*** Begin section ***

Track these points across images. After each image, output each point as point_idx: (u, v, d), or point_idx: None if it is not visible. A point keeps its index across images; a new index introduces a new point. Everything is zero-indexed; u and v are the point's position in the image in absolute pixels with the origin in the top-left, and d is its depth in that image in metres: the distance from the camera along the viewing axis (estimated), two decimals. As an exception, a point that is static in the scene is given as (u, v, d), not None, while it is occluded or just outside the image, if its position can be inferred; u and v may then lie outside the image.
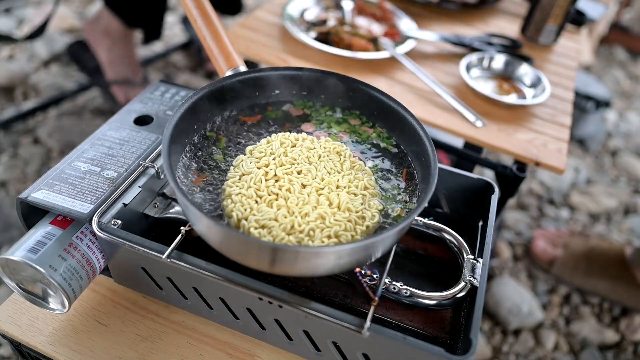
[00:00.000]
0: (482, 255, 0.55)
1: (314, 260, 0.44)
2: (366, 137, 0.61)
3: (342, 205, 0.50)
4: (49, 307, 0.55)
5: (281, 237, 0.47)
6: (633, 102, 2.16)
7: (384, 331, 0.46)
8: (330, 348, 0.51)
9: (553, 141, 0.91)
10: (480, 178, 0.63)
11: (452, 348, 0.55)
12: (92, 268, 0.55)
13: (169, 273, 0.54)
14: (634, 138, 1.93)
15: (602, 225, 1.53)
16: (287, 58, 1.00)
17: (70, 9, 2.13)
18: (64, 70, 1.78)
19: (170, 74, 1.86)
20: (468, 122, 0.90)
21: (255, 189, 0.51)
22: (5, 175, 1.39)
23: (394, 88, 0.97)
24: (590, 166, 1.77)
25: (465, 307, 0.57)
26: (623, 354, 1.19)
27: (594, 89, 1.78)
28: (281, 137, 0.57)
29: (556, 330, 1.22)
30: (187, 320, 0.58)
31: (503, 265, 1.35)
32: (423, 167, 0.55)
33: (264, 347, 0.56)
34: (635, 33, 2.51)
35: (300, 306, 0.47)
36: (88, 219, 0.52)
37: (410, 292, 0.54)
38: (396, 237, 0.48)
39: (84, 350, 0.54)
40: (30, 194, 0.54)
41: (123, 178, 0.57)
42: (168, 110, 0.68)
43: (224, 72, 0.60)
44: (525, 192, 1.60)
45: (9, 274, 0.53)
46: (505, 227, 1.45)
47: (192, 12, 0.62)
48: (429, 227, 0.61)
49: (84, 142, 0.62)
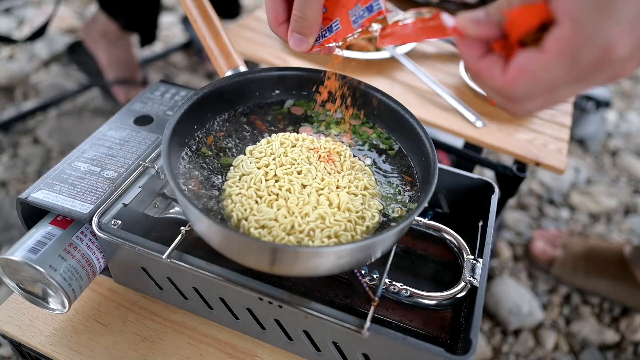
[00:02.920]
0: (482, 255, 0.55)
1: (314, 261, 0.44)
2: (366, 137, 0.61)
3: (342, 206, 0.50)
4: (49, 307, 0.55)
5: (281, 237, 0.47)
6: (633, 102, 2.16)
7: (384, 331, 0.46)
8: (330, 348, 0.51)
9: (553, 141, 0.91)
10: (480, 178, 0.63)
11: (452, 348, 0.55)
12: (92, 268, 0.55)
13: (169, 273, 0.54)
14: (634, 138, 1.93)
15: (602, 225, 1.53)
16: (287, 58, 1.00)
17: (70, 9, 2.13)
18: (64, 70, 1.78)
19: (170, 74, 1.86)
20: (468, 122, 0.90)
21: (255, 189, 0.51)
22: (5, 175, 1.39)
23: (394, 88, 0.97)
24: (591, 166, 1.77)
25: (465, 307, 0.57)
26: (623, 354, 1.19)
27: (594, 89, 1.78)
28: (281, 137, 0.57)
29: (556, 331, 1.22)
30: (187, 320, 0.58)
31: (503, 265, 1.35)
32: (423, 167, 0.55)
33: (264, 347, 0.56)
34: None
35: (300, 306, 0.47)
36: (88, 219, 0.52)
37: (410, 292, 0.54)
38: (396, 237, 0.48)
39: (84, 350, 0.54)
40: (30, 194, 0.54)
41: (123, 178, 0.57)
42: (168, 110, 0.68)
43: (224, 72, 0.60)
44: (525, 192, 1.60)
45: (9, 274, 0.53)
46: (505, 227, 1.45)
47: (192, 12, 0.62)
48: (429, 227, 0.61)
49: (84, 142, 0.62)
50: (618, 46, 0.30)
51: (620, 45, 0.30)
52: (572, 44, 0.30)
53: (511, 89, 0.33)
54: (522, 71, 0.32)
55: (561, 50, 0.31)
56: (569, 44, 0.30)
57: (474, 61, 0.36)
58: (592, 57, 0.30)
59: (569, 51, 0.31)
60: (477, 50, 0.36)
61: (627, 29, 0.29)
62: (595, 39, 0.30)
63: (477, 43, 0.36)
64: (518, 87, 0.32)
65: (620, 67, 0.31)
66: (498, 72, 0.34)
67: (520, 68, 0.32)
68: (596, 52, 0.30)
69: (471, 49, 0.36)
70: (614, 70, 0.32)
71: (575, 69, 0.31)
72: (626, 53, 0.30)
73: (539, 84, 0.32)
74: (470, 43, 0.36)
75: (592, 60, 0.31)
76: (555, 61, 0.31)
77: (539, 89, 0.32)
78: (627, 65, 0.31)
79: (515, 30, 0.33)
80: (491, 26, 0.34)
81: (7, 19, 2.02)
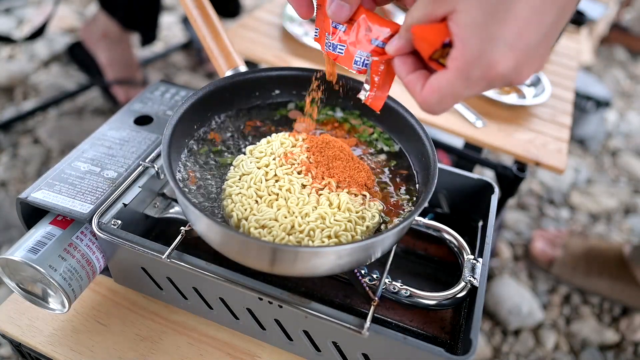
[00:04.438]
0: (482, 255, 0.55)
1: (314, 260, 0.44)
2: (366, 137, 0.61)
3: (342, 206, 0.50)
4: (49, 307, 0.55)
5: (281, 237, 0.47)
6: (633, 102, 2.16)
7: (384, 331, 0.46)
8: (330, 348, 0.51)
9: (553, 141, 0.91)
10: (480, 178, 0.63)
11: (452, 348, 0.55)
12: (92, 268, 0.55)
13: (169, 273, 0.54)
14: (634, 138, 1.93)
15: (602, 225, 1.53)
16: (287, 58, 1.00)
17: (70, 9, 2.13)
18: (64, 70, 1.78)
19: (170, 74, 1.86)
20: (468, 122, 0.90)
21: (256, 189, 0.51)
22: (5, 175, 1.39)
23: (394, 88, 0.96)
24: (591, 166, 1.77)
25: (465, 307, 0.57)
26: (623, 354, 1.19)
27: (594, 89, 1.78)
28: (281, 137, 0.57)
29: (556, 331, 1.22)
30: (187, 320, 0.58)
31: (503, 265, 1.35)
32: (423, 167, 0.55)
33: (264, 347, 0.56)
34: (636, 33, 2.51)
35: (301, 306, 0.47)
36: (88, 219, 0.52)
37: (410, 292, 0.54)
38: (396, 237, 0.48)
39: (84, 350, 0.54)
40: (30, 194, 0.54)
41: (123, 178, 0.57)
42: (168, 110, 0.68)
43: (224, 72, 0.60)
44: (525, 192, 1.60)
45: (9, 274, 0.53)
46: (505, 227, 1.45)
47: (192, 12, 0.62)
48: (429, 227, 0.61)
49: (84, 142, 0.62)
50: (499, 64, 0.36)
51: (501, 62, 0.36)
52: (463, 63, 0.37)
53: (425, 103, 0.40)
54: (432, 90, 0.39)
55: (456, 68, 0.37)
56: (461, 62, 0.37)
57: (403, 76, 0.42)
58: (480, 73, 0.36)
59: (462, 69, 0.37)
60: (406, 67, 0.42)
61: (507, 49, 0.35)
62: (480, 58, 0.36)
63: (405, 61, 0.42)
64: (430, 101, 0.40)
65: (513, 77, 0.37)
66: (419, 88, 0.41)
67: (431, 87, 0.39)
68: (483, 69, 0.36)
69: (401, 66, 0.42)
70: (508, 79, 0.37)
71: (469, 82, 0.37)
72: (509, 67, 0.36)
73: (445, 96, 0.39)
74: (401, 60, 0.42)
75: (480, 75, 0.37)
76: (454, 77, 0.38)
77: (446, 99, 0.39)
78: (520, 75, 0.37)
79: (423, 47, 0.39)
80: (403, 43, 0.41)
81: (7, 19, 2.02)
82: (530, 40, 0.36)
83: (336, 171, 0.53)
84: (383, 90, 0.48)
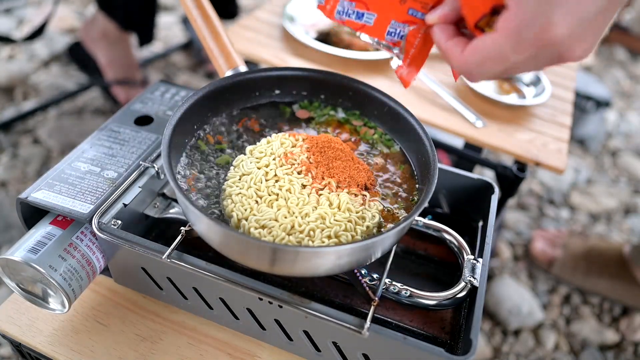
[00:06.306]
0: (482, 255, 0.55)
1: (314, 260, 0.44)
2: (367, 137, 0.61)
3: (342, 206, 0.50)
4: (49, 307, 0.55)
5: (281, 237, 0.47)
6: (633, 102, 2.16)
7: (384, 331, 0.46)
8: (330, 348, 0.51)
9: (553, 141, 0.91)
10: (480, 178, 0.63)
11: (452, 348, 0.55)
12: (92, 268, 0.55)
13: (169, 273, 0.54)
14: (634, 138, 1.93)
15: (602, 225, 1.53)
16: (287, 58, 1.00)
17: (70, 9, 2.13)
18: (64, 70, 1.78)
19: (170, 74, 1.86)
20: (468, 122, 0.90)
21: (256, 189, 0.51)
22: (5, 175, 1.39)
23: (394, 88, 0.97)
24: (591, 166, 1.77)
25: (465, 307, 0.57)
26: (623, 354, 1.19)
27: (594, 89, 1.78)
28: (281, 137, 0.57)
29: (556, 331, 1.22)
30: (187, 320, 0.58)
31: (503, 265, 1.35)
32: (423, 167, 0.55)
33: (264, 347, 0.56)
34: (636, 33, 2.50)
35: (300, 306, 0.47)
36: (88, 219, 0.52)
37: (410, 293, 0.54)
38: (396, 237, 0.48)
39: (84, 350, 0.54)
40: (30, 194, 0.54)
41: (123, 178, 0.57)
42: (168, 110, 0.68)
43: (224, 72, 0.60)
44: (525, 192, 1.60)
45: (9, 274, 0.53)
46: (505, 227, 1.45)
47: (192, 12, 0.62)
48: (429, 227, 0.61)
49: (84, 142, 0.62)
50: (555, 26, 0.35)
51: (557, 25, 0.35)
52: (516, 24, 0.36)
53: (466, 64, 0.40)
54: (475, 50, 0.39)
55: (507, 29, 0.36)
56: (513, 24, 0.36)
57: (441, 42, 0.42)
58: (533, 34, 0.36)
59: (514, 30, 0.36)
60: (445, 34, 0.42)
61: (564, 12, 0.34)
62: (535, 19, 0.35)
63: (445, 28, 0.42)
64: (470, 61, 0.40)
65: (564, 48, 0.36)
66: (458, 52, 0.41)
67: (473, 48, 0.39)
68: (536, 31, 0.35)
69: (440, 33, 0.42)
70: (558, 50, 0.37)
71: (519, 45, 0.37)
72: (563, 33, 0.35)
73: (489, 58, 0.38)
74: (440, 28, 0.42)
75: (533, 38, 0.36)
76: (503, 38, 0.37)
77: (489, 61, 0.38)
78: (571, 47, 0.36)
79: (471, 13, 0.38)
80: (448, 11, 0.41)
81: (7, 19, 2.02)
82: (589, 9, 0.35)
83: (336, 171, 0.53)
84: (416, 63, 0.46)
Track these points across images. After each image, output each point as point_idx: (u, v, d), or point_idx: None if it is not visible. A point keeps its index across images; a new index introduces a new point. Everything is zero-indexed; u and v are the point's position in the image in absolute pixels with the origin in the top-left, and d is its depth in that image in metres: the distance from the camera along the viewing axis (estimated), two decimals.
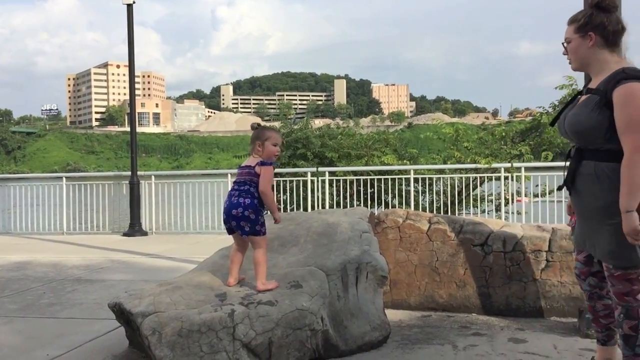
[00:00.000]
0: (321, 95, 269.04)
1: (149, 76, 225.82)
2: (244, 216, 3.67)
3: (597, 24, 2.75)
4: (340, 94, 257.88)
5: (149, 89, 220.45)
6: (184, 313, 3.36)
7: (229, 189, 3.83)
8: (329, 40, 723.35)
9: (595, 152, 2.75)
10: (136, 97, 12.48)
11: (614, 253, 2.72)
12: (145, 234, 11.10)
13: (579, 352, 3.70)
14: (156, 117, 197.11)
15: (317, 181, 10.90)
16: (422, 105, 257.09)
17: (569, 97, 11.91)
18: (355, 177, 11.04)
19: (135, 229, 11.03)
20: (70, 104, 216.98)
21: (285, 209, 11.28)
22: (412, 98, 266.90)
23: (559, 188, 3.11)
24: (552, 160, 11.40)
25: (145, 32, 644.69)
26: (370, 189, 10.79)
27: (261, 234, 3.71)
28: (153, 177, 11.83)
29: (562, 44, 2.91)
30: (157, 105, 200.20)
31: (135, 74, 12.45)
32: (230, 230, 3.81)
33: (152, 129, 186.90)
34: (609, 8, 2.77)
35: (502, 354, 3.70)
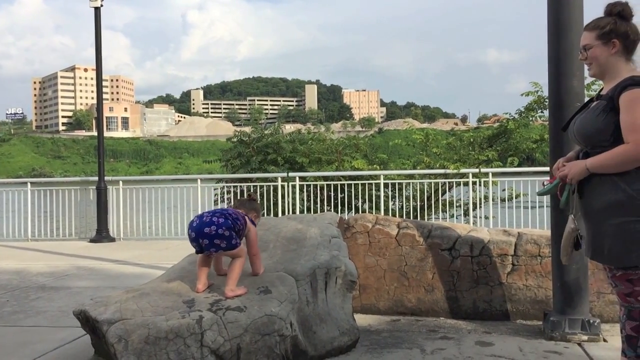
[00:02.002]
0: (292, 101, 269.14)
1: (117, 80, 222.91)
2: (218, 234, 3.59)
3: (622, 32, 2.82)
4: (311, 99, 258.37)
5: (117, 93, 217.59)
6: (151, 320, 3.32)
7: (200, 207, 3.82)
8: (300, 46, 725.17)
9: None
10: (104, 101, 12.31)
11: (615, 253, 2.77)
12: (112, 240, 10.93)
13: (544, 355, 3.76)
14: (125, 121, 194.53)
15: (288, 186, 10.89)
16: (393, 110, 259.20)
17: (535, 104, 12.19)
18: (325, 182, 11.07)
19: (102, 235, 10.86)
20: (36, 107, 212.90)
21: None
22: (382, 104, 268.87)
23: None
24: (518, 166, 11.61)
25: (114, 35, 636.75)
26: (341, 194, 10.83)
27: (238, 246, 3.67)
28: (121, 182, 11.67)
29: (580, 50, 2.97)
30: (125, 109, 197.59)
31: (104, 77, 12.28)
32: (199, 250, 3.69)
33: (120, 133, 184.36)
34: (629, 17, 2.85)
35: (470, 357, 3.74)
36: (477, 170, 10.47)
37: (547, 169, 4.38)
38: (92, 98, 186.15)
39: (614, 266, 2.81)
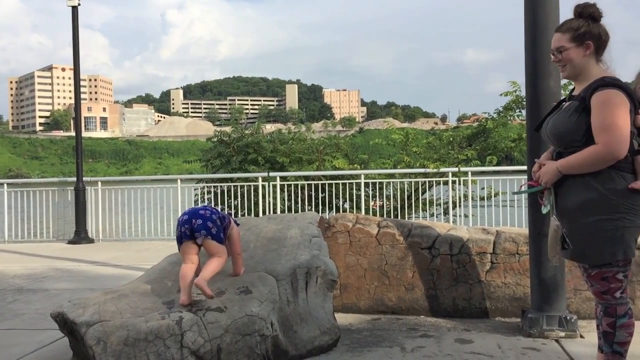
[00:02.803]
0: (273, 100, 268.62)
1: (96, 80, 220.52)
2: (212, 218, 3.65)
3: (595, 34, 2.87)
4: (292, 99, 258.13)
5: (96, 92, 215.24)
6: (130, 321, 3.30)
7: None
8: (280, 46, 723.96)
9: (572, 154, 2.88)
10: (82, 101, 12.18)
11: (589, 252, 2.82)
12: (91, 241, 10.81)
13: (522, 351, 3.81)
14: (104, 121, 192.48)
15: (269, 186, 10.87)
16: (373, 110, 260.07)
17: (513, 104, 12.32)
18: (306, 182, 11.07)
19: (80, 236, 10.74)
20: (12, 107, 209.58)
21: (236, 215, 11.20)
22: (363, 103, 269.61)
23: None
24: (497, 165, 11.73)
25: (93, 34, 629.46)
26: (322, 193, 10.84)
27: (223, 242, 3.66)
28: (99, 183, 11.55)
29: (553, 52, 2.99)
30: (104, 109, 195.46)
31: (82, 77, 12.16)
32: (184, 236, 3.60)
33: (99, 133, 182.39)
34: (599, 18, 2.90)
35: (449, 354, 3.77)
36: (456, 169, 10.56)
37: (525, 167, 4.43)
38: (70, 98, 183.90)
39: (588, 265, 2.86)
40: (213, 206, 11.53)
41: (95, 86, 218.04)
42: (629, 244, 2.77)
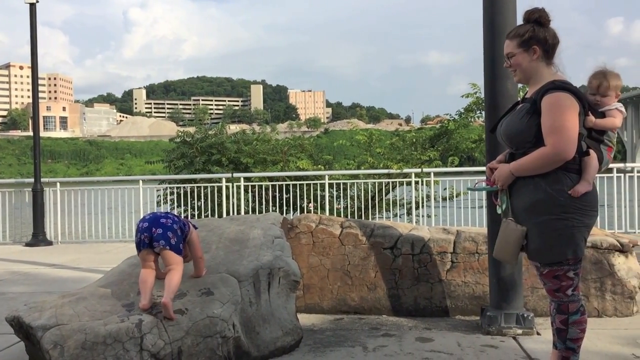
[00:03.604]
0: (238, 101, 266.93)
1: (55, 78, 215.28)
2: (172, 228, 3.57)
3: (541, 38, 2.95)
4: (257, 100, 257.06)
5: (55, 91, 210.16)
6: (88, 325, 3.24)
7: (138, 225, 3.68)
8: (245, 46, 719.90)
9: (523, 155, 2.94)
10: (41, 100, 11.96)
11: (540, 251, 2.89)
12: (49, 243, 10.57)
13: (481, 349, 3.88)
14: (63, 121, 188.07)
15: (232, 187, 10.80)
16: (338, 111, 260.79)
17: (474, 105, 12.54)
18: (270, 183, 11.04)
19: (38, 238, 10.50)
20: None
21: (199, 216, 11.10)
22: (328, 104, 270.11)
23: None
24: (459, 165, 11.92)
25: (52, 32, 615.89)
26: (286, 194, 10.83)
27: (181, 255, 3.60)
28: (58, 184, 11.29)
29: (505, 58, 3.07)
30: (64, 108, 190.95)
31: (41, 76, 11.90)
32: (142, 244, 3.54)
33: (59, 133, 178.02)
34: (546, 22, 2.98)
35: (410, 353, 3.82)
36: (419, 170, 10.69)
37: (485, 168, 4.51)
38: (28, 97, 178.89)
39: (539, 263, 2.94)
40: (176, 207, 11.46)
41: (55, 85, 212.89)
42: (578, 243, 2.86)
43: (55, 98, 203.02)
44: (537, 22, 2.97)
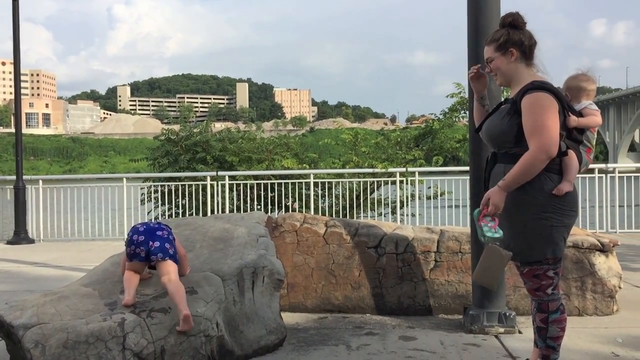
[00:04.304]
0: (223, 99, 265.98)
1: (38, 75, 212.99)
2: (169, 240, 3.58)
3: (517, 41, 2.99)
4: (242, 98, 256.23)
5: (38, 88, 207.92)
6: (70, 324, 3.22)
7: (129, 234, 3.60)
8: (231, 44, 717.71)
9: (505, 155, 2.98)
10: (24, 97, 11.85)
11: (519, 250, 2.92)
12: (32, 241, 10.47)
13: (463, 347, 3.91)
14: (46, 118, 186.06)
15: (217, 185, 10.77)
16: (324, 110, 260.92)
17: (458, 105, 12.61)
18: (255, 182, 11.02)
19: (20, 236, 10.39)
20: None
21: (184, 214, 11.05)
22: (314, 103, 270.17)
23: None
24: (443, 165, 11.98)
25: (35, 28, 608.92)
26: (271, 193, 10.81)
27: (177, 263, 3.59)
28: (41, 181, 11.18)
29: (485, 63, 3.11)
30: (47, 105, 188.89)
31: (23, 72, 11.79)
32: (138, 257, 3.51)
33: (41, 130, 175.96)
34: (521, 25, 3.02)
35: (393, 351, 3.84)
36: (404, 169, 10.73)
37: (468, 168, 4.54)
38: (11, 93, 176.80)
39: (519, 263, 2.98)
40: (160, 206, 11.38)
41: (38, 81, 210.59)
42: (558, 243, 2.90)
43: (38, 94, 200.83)
44: (511, 26, 3.01)
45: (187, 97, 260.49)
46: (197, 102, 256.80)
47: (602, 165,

*** End section ***

Respond with the exact lines above running from the one containing "27: (261, 234, 3.71)" to the one containing "8: (300, 46, 725.17)", both ends kept and no pictures included.

27: (261, 234, 3.71)
28: (153, 177, 11.83)
29: (562, 44, 2.91)
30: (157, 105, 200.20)
31: (135, 74, 12.45)
32: (230, 230, 3.81)
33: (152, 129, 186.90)
34: (609, 8, 2.77)
35: (502, 354, 3.70)
[00:02.002]
0: (292, 101, 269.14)
1: (117, 80, 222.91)
2: (218, 234, 3.59)
3: (622, 32, 2.82)
4: (311, 99, 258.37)
5: (117, 93, 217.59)
6: (151, 320, 3.32)
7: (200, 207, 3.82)
8: (300, 46, 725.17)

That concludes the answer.